General Information About the Mobile Examination Center (MEC) Examination Data
Automated Data Collection
Each MEC examination had computerized data collection. The examination component data entry systems had built-in quality control checks. Unusual data entries were flagged and a message was sent to the technicians. The technicians were required to either verify the original entry or edit the response. At the end of each examination session, data were sent to a central survey database.
Spanish Translations of Protocol Instructions
All NHANES brochures, consent forms, hand cards, protocols, and correspondence were produced in English and Spanish. All materials were translated as part of the NHANES, Institutional Review Board (IRB) approved, forward translation process. Extensive training was completed with MEC staff to ensure the quality and comparability of staff interactions with Spanish-speaking respondents.
The qualifications for MEC laboratory, physician, dental, and health technician staff are described in the component training manuals. All MEC staff completed the requirements for safety, subject privacy and confidentiality, and cardiopulmonary resuscitation training. In addition, all staff completed component-specific training to learn the standardized NHANES protocol for each of the examinations they performed.

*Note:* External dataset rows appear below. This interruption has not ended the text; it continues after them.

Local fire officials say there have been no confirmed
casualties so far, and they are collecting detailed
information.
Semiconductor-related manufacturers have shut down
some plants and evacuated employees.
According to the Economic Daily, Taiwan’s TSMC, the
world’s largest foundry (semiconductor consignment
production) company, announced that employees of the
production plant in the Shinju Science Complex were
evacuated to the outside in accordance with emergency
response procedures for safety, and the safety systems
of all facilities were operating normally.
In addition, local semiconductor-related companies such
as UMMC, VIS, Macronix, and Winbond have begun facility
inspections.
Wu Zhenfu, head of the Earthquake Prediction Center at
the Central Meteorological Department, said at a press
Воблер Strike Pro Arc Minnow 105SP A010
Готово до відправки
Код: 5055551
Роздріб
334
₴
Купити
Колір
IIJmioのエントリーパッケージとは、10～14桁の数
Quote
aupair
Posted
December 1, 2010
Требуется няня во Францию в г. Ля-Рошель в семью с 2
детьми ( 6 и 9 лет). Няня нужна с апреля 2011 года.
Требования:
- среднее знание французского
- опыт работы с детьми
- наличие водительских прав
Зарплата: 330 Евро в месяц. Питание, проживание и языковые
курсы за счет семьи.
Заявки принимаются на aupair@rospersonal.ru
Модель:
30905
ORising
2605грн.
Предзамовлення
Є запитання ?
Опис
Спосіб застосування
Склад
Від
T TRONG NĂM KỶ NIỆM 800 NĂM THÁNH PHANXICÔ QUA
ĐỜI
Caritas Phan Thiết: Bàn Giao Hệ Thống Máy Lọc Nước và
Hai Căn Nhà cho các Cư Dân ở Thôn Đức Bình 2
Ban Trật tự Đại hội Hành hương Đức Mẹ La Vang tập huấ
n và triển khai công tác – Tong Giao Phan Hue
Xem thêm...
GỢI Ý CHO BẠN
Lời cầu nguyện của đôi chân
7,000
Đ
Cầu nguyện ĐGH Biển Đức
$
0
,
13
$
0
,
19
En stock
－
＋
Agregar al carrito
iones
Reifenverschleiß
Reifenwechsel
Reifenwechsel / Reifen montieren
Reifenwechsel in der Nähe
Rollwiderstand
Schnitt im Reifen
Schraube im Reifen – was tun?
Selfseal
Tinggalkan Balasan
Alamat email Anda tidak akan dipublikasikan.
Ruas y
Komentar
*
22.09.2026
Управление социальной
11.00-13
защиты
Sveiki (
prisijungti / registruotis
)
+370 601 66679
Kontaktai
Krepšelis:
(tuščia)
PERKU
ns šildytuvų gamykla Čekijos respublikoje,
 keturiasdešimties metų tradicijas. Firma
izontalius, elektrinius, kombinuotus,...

Quality Control Monitoring- General Procedures
Quality control measures included equipment calibration and observations of examinations in the field. Experienced trainers and observers monitored technician performance in the field. Periodic retraining sessions were conducted with the survey staff.
For a subset of examination components (e.g., body measurements, blood pressure and the dental examination), a “gold standard” examiner performed the second examinations during a site visit.
An extensive series of quality assurance and quality control analyses were completed for each examination component. The MEC examination component training manuals, provided with these data files, describe the measures taken in greater detail.
Routine data preparation procedures included a review of frequency data, outliers, and technician notes. Analysts should review the data reported for each component or laboratory assay, prior to beginning data analyses. Analysts should examine the data spread and consider whether or not it is appropriate to include or exclude extreme values in a given analysis.